Stored data entries
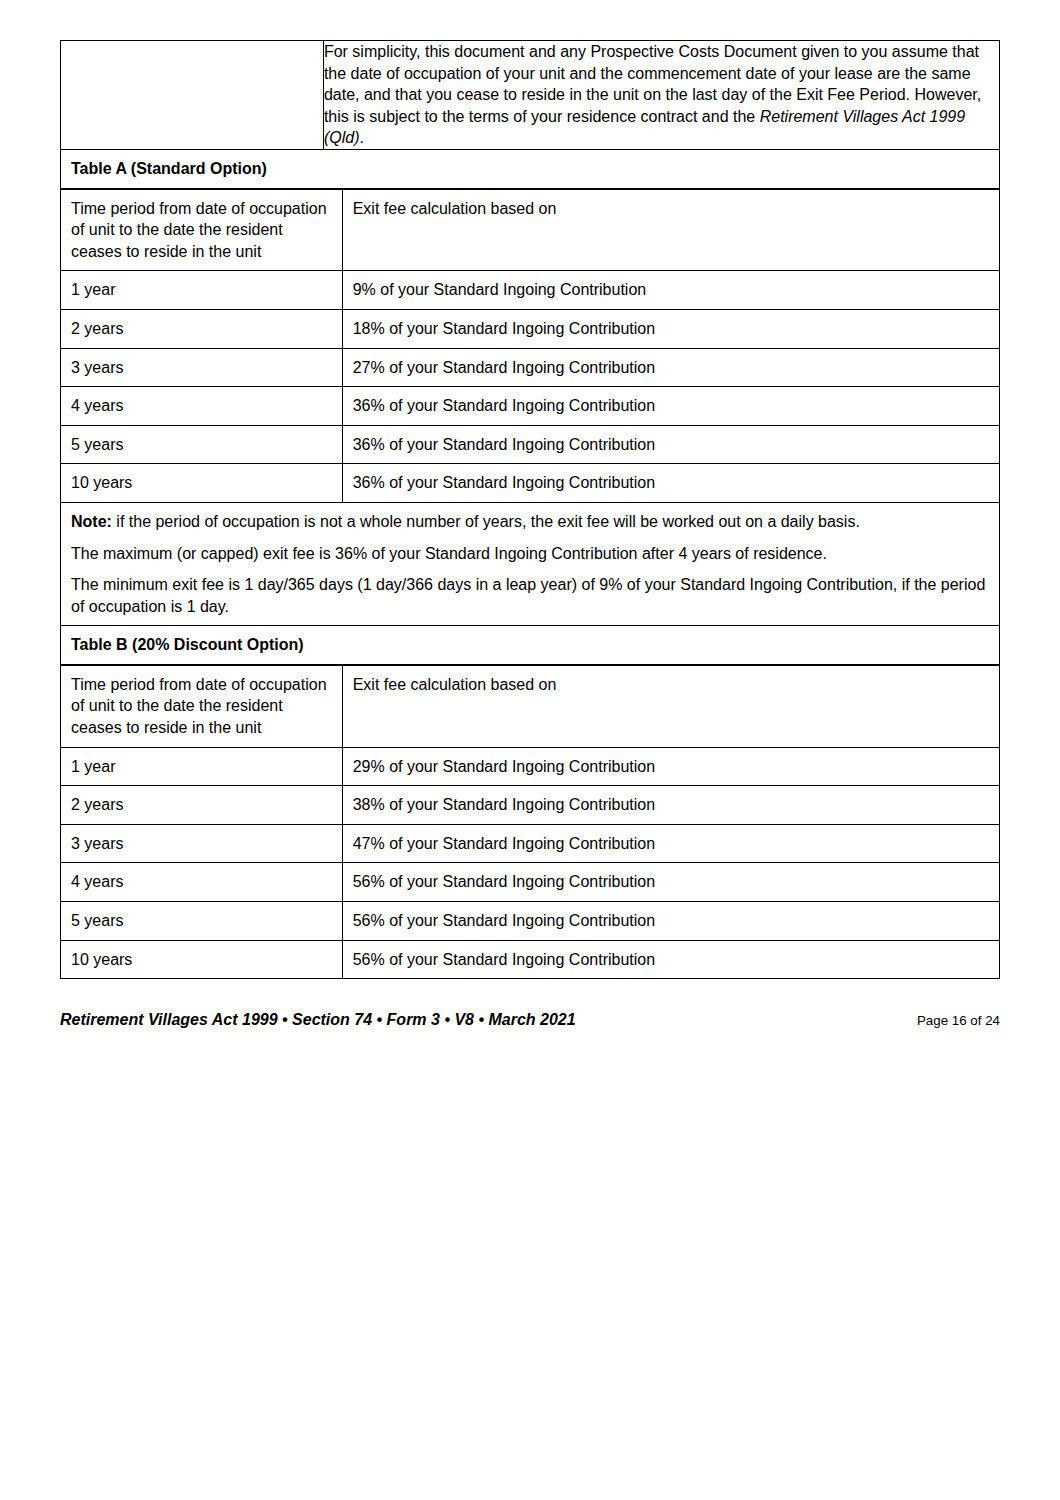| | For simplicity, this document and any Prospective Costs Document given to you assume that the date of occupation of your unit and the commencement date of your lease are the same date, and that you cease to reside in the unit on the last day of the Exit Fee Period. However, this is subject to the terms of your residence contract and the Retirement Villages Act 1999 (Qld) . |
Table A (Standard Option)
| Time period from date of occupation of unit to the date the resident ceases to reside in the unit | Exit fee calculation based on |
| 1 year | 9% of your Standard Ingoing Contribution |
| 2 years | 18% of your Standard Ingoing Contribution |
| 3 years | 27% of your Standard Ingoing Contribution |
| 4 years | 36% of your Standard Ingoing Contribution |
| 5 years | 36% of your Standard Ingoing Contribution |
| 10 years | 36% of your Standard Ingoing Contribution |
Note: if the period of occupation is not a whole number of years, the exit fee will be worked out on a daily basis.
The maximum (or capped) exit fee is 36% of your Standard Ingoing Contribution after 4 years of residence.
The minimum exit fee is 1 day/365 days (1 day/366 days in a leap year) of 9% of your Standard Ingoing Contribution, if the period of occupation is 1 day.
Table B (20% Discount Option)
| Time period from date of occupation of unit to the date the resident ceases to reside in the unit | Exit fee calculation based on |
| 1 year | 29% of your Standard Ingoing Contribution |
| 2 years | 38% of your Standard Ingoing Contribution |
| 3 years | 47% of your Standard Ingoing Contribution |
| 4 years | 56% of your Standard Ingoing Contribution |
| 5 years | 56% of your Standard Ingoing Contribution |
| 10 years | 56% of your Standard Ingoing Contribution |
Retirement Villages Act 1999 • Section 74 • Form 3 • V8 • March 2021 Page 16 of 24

> [TASK OBJECTIVE]: What is the number of lines in the data that contain "years"? Write that number and nothing else.

> [ANSWER TO THIS EXERCISE]: 12